The sentencing guidelines specify:
Credit should not be extended for time spent in residential treatment facilities * * * as a condition of a stay of imposition or stay of execution.
Minn. Sent. Guidelines III.C.04. This court, accordingly, has affirmed the denial of custody credit for “time spent receiving therapy at St. Peter [Security Hospital] as a condition of probation.” State v. Peterson, 359 N.W.2d 708, 710 (Minn. App. 1984), review denied (Minn. Mar. 13, 1985).
Razmyslowski argues that because the security hospital in St. Peter is as secure and confining as a correctional facility, he should be given credit. We disagree. Peterson acknowledged that St. Peter is “a physically secure structure similar to many correctional institutions.” Id. Moreover, Razmyslowski has provided little, if any, evidence to support a finding that his confinement at St. Peter was equivalent to incarceration in a correctional facility. The record shows only that his security rating was Level 4 (which is not explained) and that he had work assignments, including one on the grounds crew, that allowed him freedom of movement around the facility grounds.

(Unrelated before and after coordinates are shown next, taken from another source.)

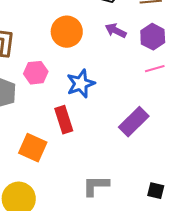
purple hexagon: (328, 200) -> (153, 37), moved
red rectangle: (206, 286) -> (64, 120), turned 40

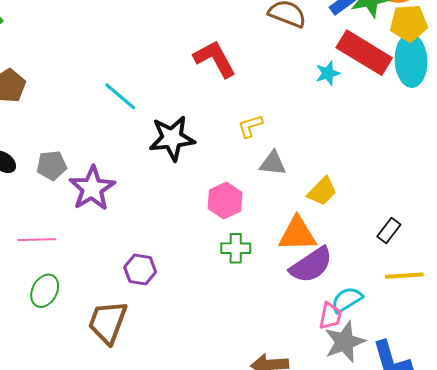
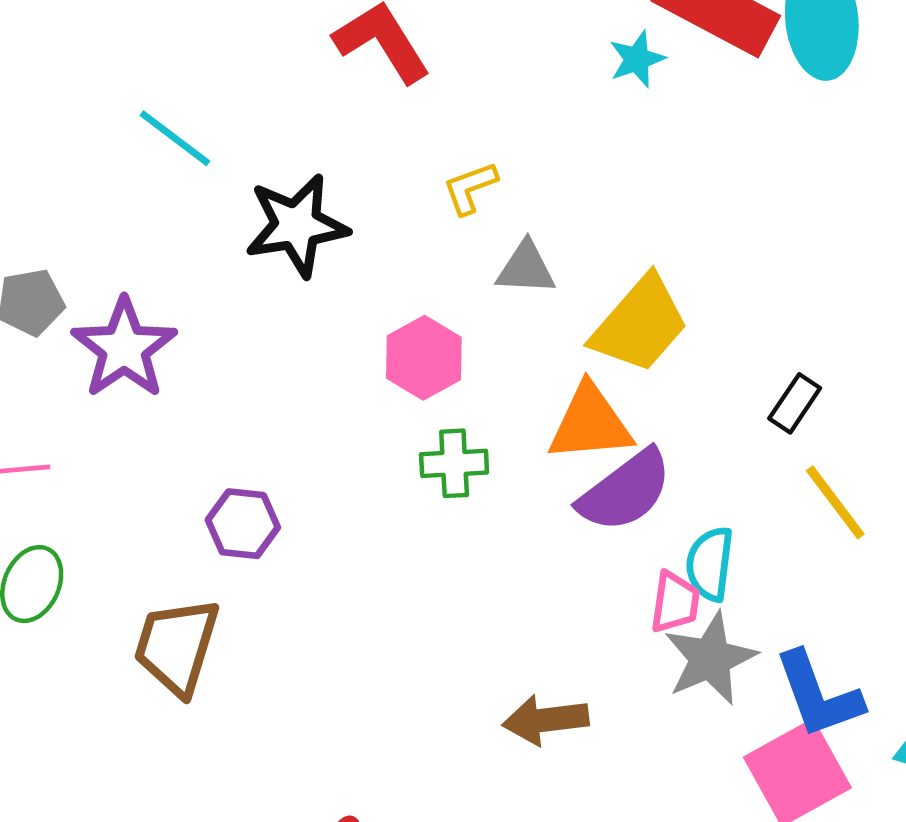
yellow trapezoid: (322, 191) -> (640, 324), size x1.5
yellow line: (404, 276) -> (835, 502), turned 60
cyan semicircle: (347, 300) -> (710, 564), turned -48

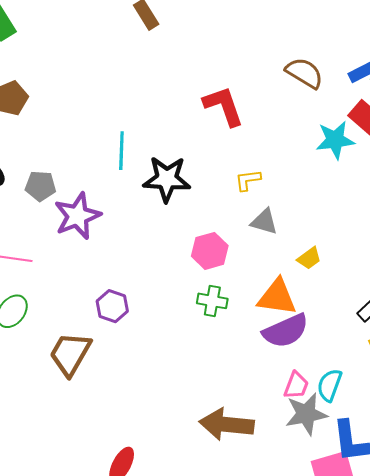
cyan star: (637, 59) -> (335, 140), size x1.5
cyan line: (175, 138) -> (121, 151), moved, turned 42
yellow trapezoid: (640, 324) -> (309, 258), size x0.5
cyan semicircle: (710, 564) -> (330, 385), moved
brown arrow: (546, 720) -> (227, 424), size x1.4

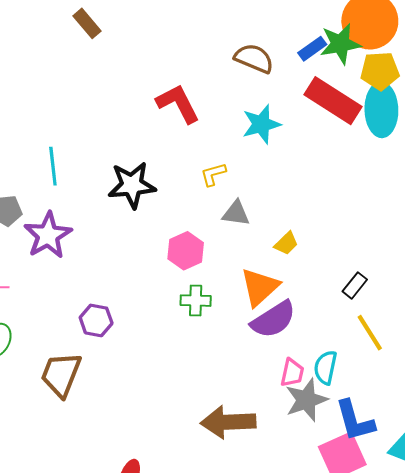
cyan star: (335, 140) -> (261, 124), moved
cyan line: (121, 151) -> (53, 166), moved
orange triangle: (277, 297) -> (260, 287), turned -42

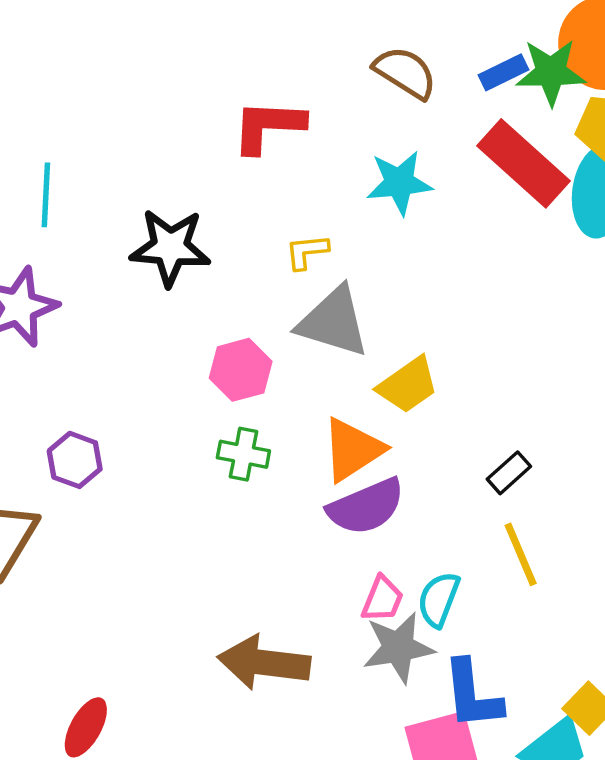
red L-shape: (178, 104) -> (268, 126), turned -69
gray triangle: (236, 213) -> (333, 322), size x1.6
yellow trapezoid: (286, 243) -> (408, 385), size x1.5

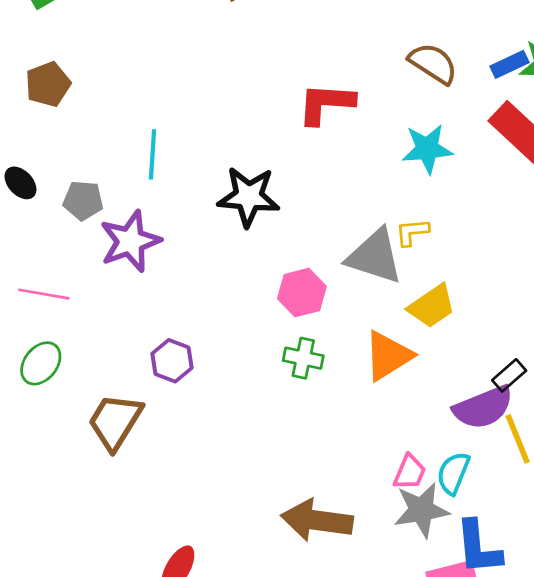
yellow L-shape: (307, 252) -> (412, 232), moved
purple semicircle: (366, 507) -> (483, 407), moved

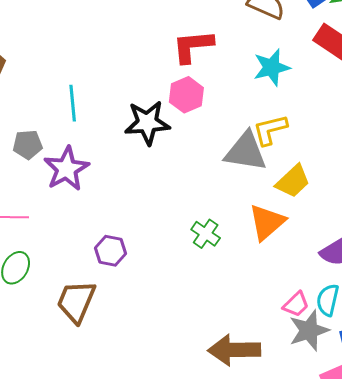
yellow L-shape: (412, 232) -> (270, 130), size x1.4
pink hexagon: (302, 293) -> (186, 95), moved
green cross: (303, 358) -> (206, 234), turned 32
pink trapezoid: (410, 472) -> (296, 304), turned 32

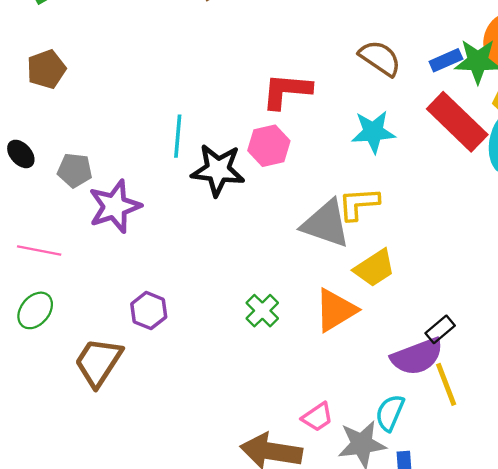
cyan line: (73, 103) -> (178, 136), moved
pink trapezoid: (296, 304) -> (317, 417), moved

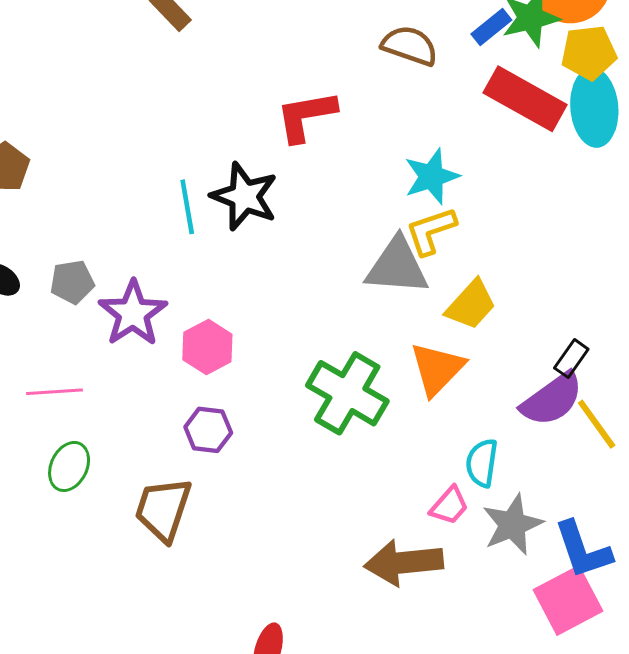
cyan star: (373, 132) -> (431, 177), moved
pink hexagon: (269, 146) -> (207, 347), moved
black star: (218, 170) -> (244, 196), moved, turned 30
green cross: (262, 311) -> (347, 393), size x1.8
cyan semicircle: (390, 413) -> (482, 463), moved

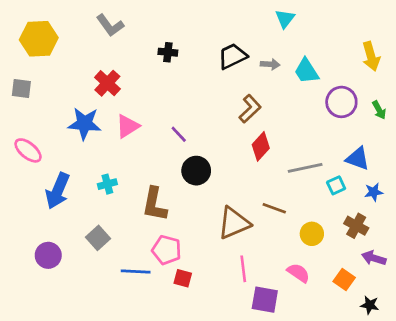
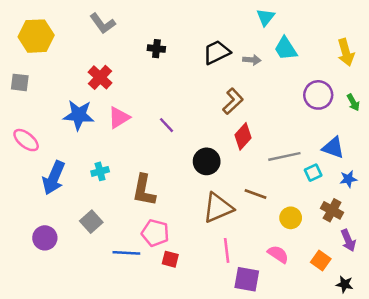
cyan trapezoid: (306, 71) -> (286, 49), moved
black circle: (196, 171) -> (207, 161), moved
purple arrow: (374, 258) -> (348, 240), turned -130

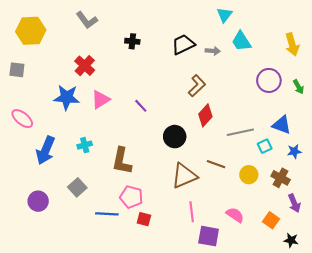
yellow circle: (291, 218) -> (249, 175), moved

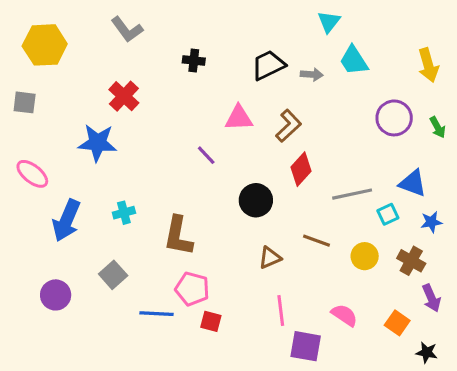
pink triangle: (101, 100) -> (239, 118), moved, turned 30
brown triangle: (184, 176) -> (270, 258), size x0.6

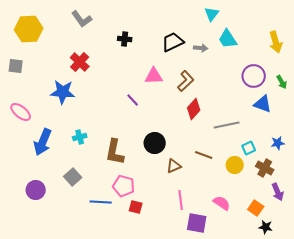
blue triangle: (413, 183) -> (263, 104), moved
black circle: (256, 200) -> (155, 143), moved
cyan square: (388, 214) -> (249, 148), moved
black star: (427, 352) -> (266, 227), moved

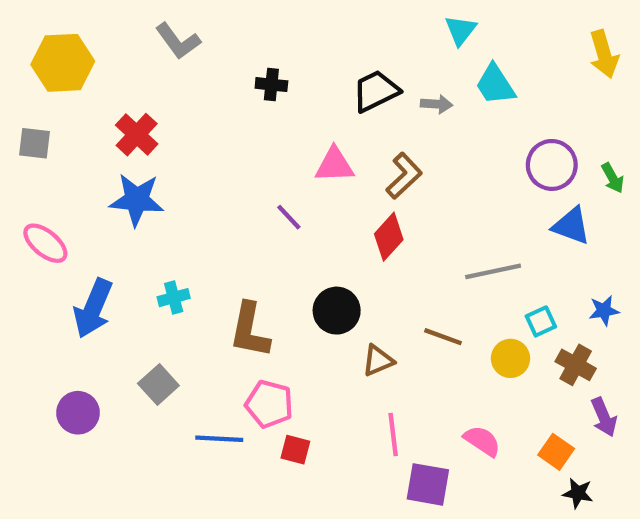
yellow arrow: (276, 42) -> (604, 54), moved
red cross: (80, 62) -> (137, 135), moved
red diamond: (194, 109) -> (389, 237), moved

Razmyslowski argues that equal protection requires awarding credit. But, as discussed above, he has not shown he was subject to a degree of confinement similar to that of others granted credit. Moreover, his legal status as a probationer was different from that of a person subject to civil commitment. Cf. State v. Bonafide, 457 N.W.2d 211, 214 (Minn. App. 1990) (holding that person held in St. Peter under civil commitment order during pendency of criminal proceedings was entitled to credit). Accordingly, we affirm the denial of custody credit.
Affirmed in part and reversed in part.
SHUMAKER, Judge (concurring specially)
I concur in the result and write separately only to suggest that courts should be guided by considerations of fundamental fairness and not by labels in dealing with custody credit issues. If the incarceration is the functional equivalent of a placement in a jail, workhouse, or other correctional facility, custody credit ought to be allowed.
Because our workhouse and prisons also provide “residential treatment,” fairness requires that we look beyond the label attached to a facility and inquire as to whether the facility operates basically as a jail.
I agree with the majority that, on this record, we are unable to determine whether or not the security hospital operated essentially as a correctional facility.